Intelligence suggests that Kremlin could be planning “the biggest war in Europe since 1945,” the UK’s Prime Minister Boris Johnson said on Feb. 19.
In an interview with the BBC in Munich, Johnson said a Russian invasion doesn’t just seem imminent, but “all the signs are that the plan has already in some senses begun.”
But in a separate interview on the same day, he stressed that only Russian President Vladimir Putin knows what his agenda is, and said that there’s “still time for wiser counsel, still time for common sense to win.”
Russia has stationed more than 100,000 troops along its border with Ukraine for about a month, but Moscow has repeatedly denied accusations that it plans to invade its southern neighbor, claiming that its the troops are carrying out planned exercises while threatening unspecified “military-technical measures” if Washington continues to ignore its demands for NATO.
U.S. officials have said that the number of Russian troops has grown to more than 190,000 in recent days.
‘Sheer Cost in Human Life’
In a clip of a long interview that’s due to air on Monday, Johnson told to the BBC that intelligence suggests that Russia is not planning ” just an invasion through the east, through the Donbass [region],” but also “coming down from the north, down from Belarus, and actually encircling Kyiv itself, as [U.S. President] Joe Biden explained to a lot of us last night.”

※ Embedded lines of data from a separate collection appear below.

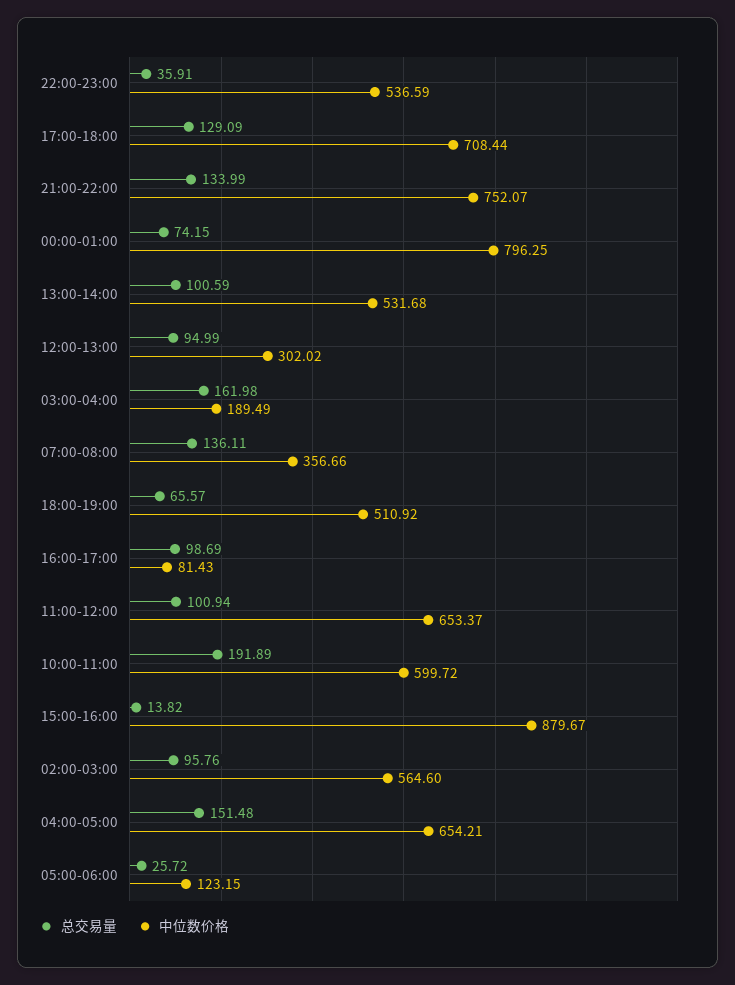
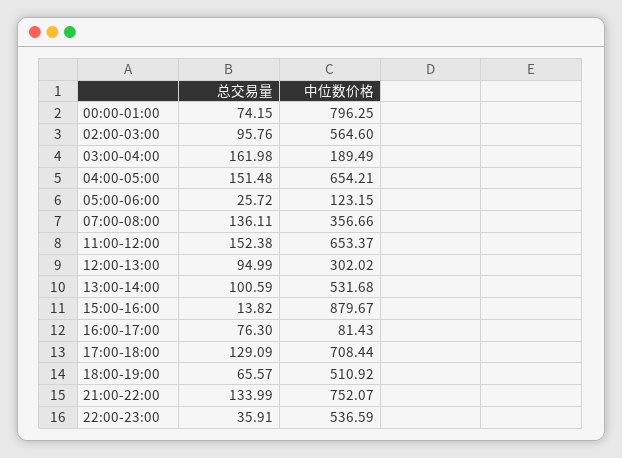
  {
    "总交易量": {
      "22:00-23:00": 35.91,
      "17:00-18:00": 129.09,
      "21:00-22:00": 133.99,
      "00:00-01:00": 74.15,
      "13:00-14:00": 100.59,
      "12:00-13:00": 94.99,
      "03:00-04:00": 161.98,
      "07:00-08:00": 136.11,
      "18:00-19:00": 65.57,
-     "16:00-17:00": 98.69,
+     "16:00-17:00": 76.3,
-     "11:00-12:00": 100.94,
+     "11:00-12:00": 152.38,
-     "10:00-11:00": 191.89,
      "15:00-16:00": 13.82,
      "02:00-03:00": 95.76,
      "04:00-05:00": 151.48,
      "05:00-06:00": 25.72
    },
    "中位数价格": {
      "22:00-23:00": 536.59,
      "17:00-18:00": 708.44,
      "21:00-22:00": 752.07,
      "00:00-01:00": 796.25,
      "13:00-14:00": 531.68,
      "12:00-13:00": 302.02,
      "03:00-04:00": 189.49,
      "07:00-08:00": 356.66,
      "18:00-19:00": 510.92,
      "16:00-17:00": 81.43,
      "11:00-12:00": 653.37,
-     "10:00-11:00": 599.72,
      "15:00-16:00": 879.67,
      "02:00-03:00": 564.6,
      "04:00-05:00": 654.21,
      "05:00-06:00": 123.15
    }
  }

Johnson said the plan he saw is “for something that could be really the biggest war in Europe since 1945, just in terms of sheer scale.”
“The fact is that all the signs are that the plan has already in some senses begun,” he added.

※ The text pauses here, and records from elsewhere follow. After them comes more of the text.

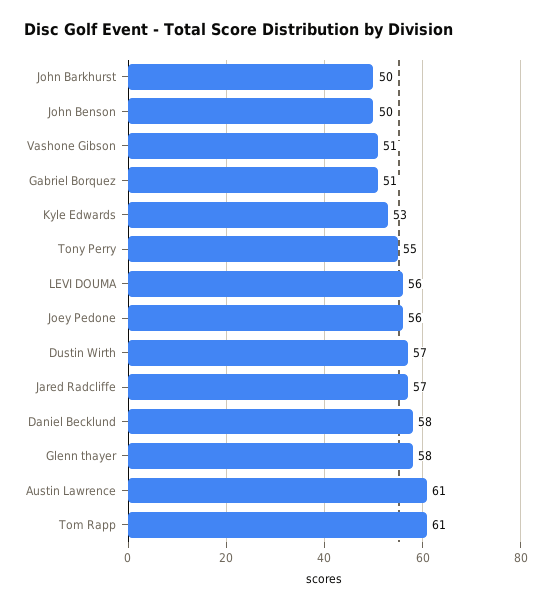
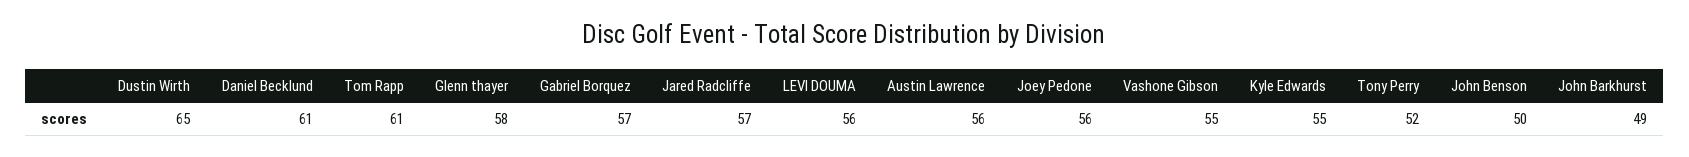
  {
-   "John Barkhurst": 50,
+   "John Barkhurst": 49,
    "John Benson": 50,
-   "Vashone Gibson": 51,
+   "Vashone Gibson": 55,
-   "Gabriel Borquez": 51,
+   "Gabriel Borquez": 57,
-   "Kyle Edwards": 53,
+   "Kyle Edwards": 55,
-   "Tony Perry": 55,
+   "Tony Perry": 52,
    "LEVI DOUMA": 56,
    "Joey Pedone": 56,
-   "Dustin Wirth": 57,
+   "Dustin Wirth": 65,
    "Jared Radcliffe": 57,
-   "Daniel Becklund": 58,
+   "Daniel Becklund": 61,
    "Glenn thayer": 58,
-   "Austin Lawrence": 61,
+   "Austin Lawrence": 56,
    "Tom Rapp": 61
  }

“I think people need to understand the sheer cost in human life that could entail—not just for Ukrainians—but also for the Russians,” Johnson said, in an apparent effort to deter any plans of invasion.

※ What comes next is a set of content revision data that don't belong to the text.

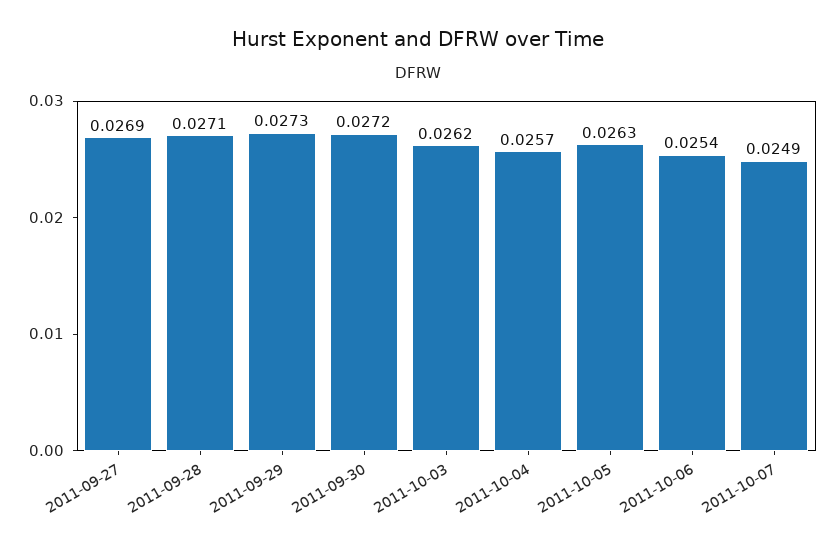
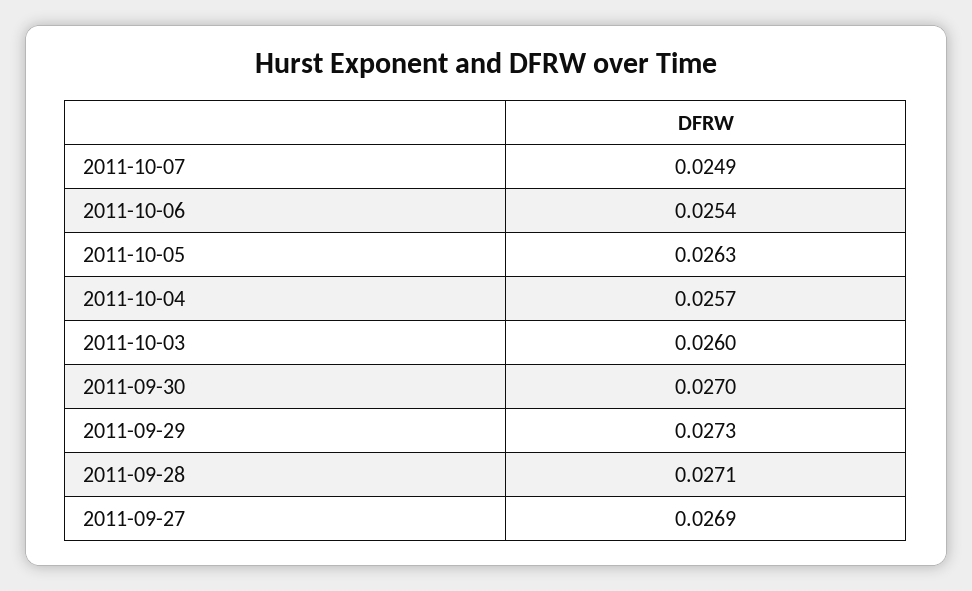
  {
    "2011-09-27": 0.0269,
    "2011-09-28": 0.0271,
    "2011-09-29": 0.0273,
-   "2011-09-30": 0.0272,
+   "2011-09-30": 0.027,
-   "2011-10-03": 0.0262,
+   "2011-10-03": 0.026,
    "2011-10-04": 0.0257,
    "2011-10-05": 0.0263,
    "2011-10-06": 0.0254,
    "2011-10-07": 0.0249
  }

In a pooled interview earlier, the prime minister told reporters that the situation in Donbass is exactly the kind of provocation expected to happen, and it “could well be the prelude to bigger action.”
Biden on Friday said that U.S. intelligence officials believe Russia will invade Ukraine in the coming days and will target its capital, Kyiv, while some others envisage the prospect of a protracted standoff.
Two Schools of Thought
Asked if he believes Putin is playing a longer game, Johnson said only Putin knows the answer.
“There are two schools of thought, and you will have heard what President Biden has had to say. As I said to you just now, only one person really knows what his agenda is,” he said, referring to Putin.
“If there’s still a path for diplomacy, for negotiation, then let’s go down it.”
Johnson said he “certainly” believed that things are already in motion, but there remains the possibility that Putin will “call this operation off.”
“I think that possibility must logically still exist, and therefore I think it’s absolutely vital that we have a path of dialogue, of reason,” he said.
“You know, you just cannot see how this makes sense for Russia. Imagine the invasion of Ukraine, a country of 45 million people, the second biggest country in Europe geographically apart from Russia itself—an absolutely colossal place.
“You can’t hold it down. There will be a protracted, violent, bloody insurgency with the loss of life for young Russians, as well as for Ukrainians,” he said.
On whether NATO forces will enter Ukraine to defend it in the event of a Russian invasion, Johnson said such a security guarantee is only guaranteed for NATO members under Article 5 of the alliance’s treaty, although the United Kingdom stands ready to do everything else it can.
“Ukraine is not a member of NATO but we certainly believe that Ukraine is a sovereign, free, independent, democratic country. And what we want to do is do everything we can—short of that Article 5 guarantee, because that doesn’t exist—to support the Ukrainians.”
The measures will include “a very, very tough package of economic sanctions, cracking down on Russian money, trying to move away from dependence on Russian hydrocarbons,” and “fortifying the eastern perimeter of NATO,” Johnson said, “so that it’s clear to Putin that if he thinks that by doing this, he can push NATO back, then he’s wrong. What he’s going to get is not less NATO, it’s more NATO.”
Moscow has asked the United States and its allies for a binding commitment that they won’t accept Ukraine into NATO. Russia also wants the alliance to halt weapons deployments to Ukraine and roll back its forces from Eastern Europe.
But Washington and NATO have rejected those demands.
NATO’s Secretary-General Jens Stoltenberg said on Tuesday that NATO’s door “remains open” to Ukraine and that the alliance “strongly believe[s] that all nations have the right to choose their own path.”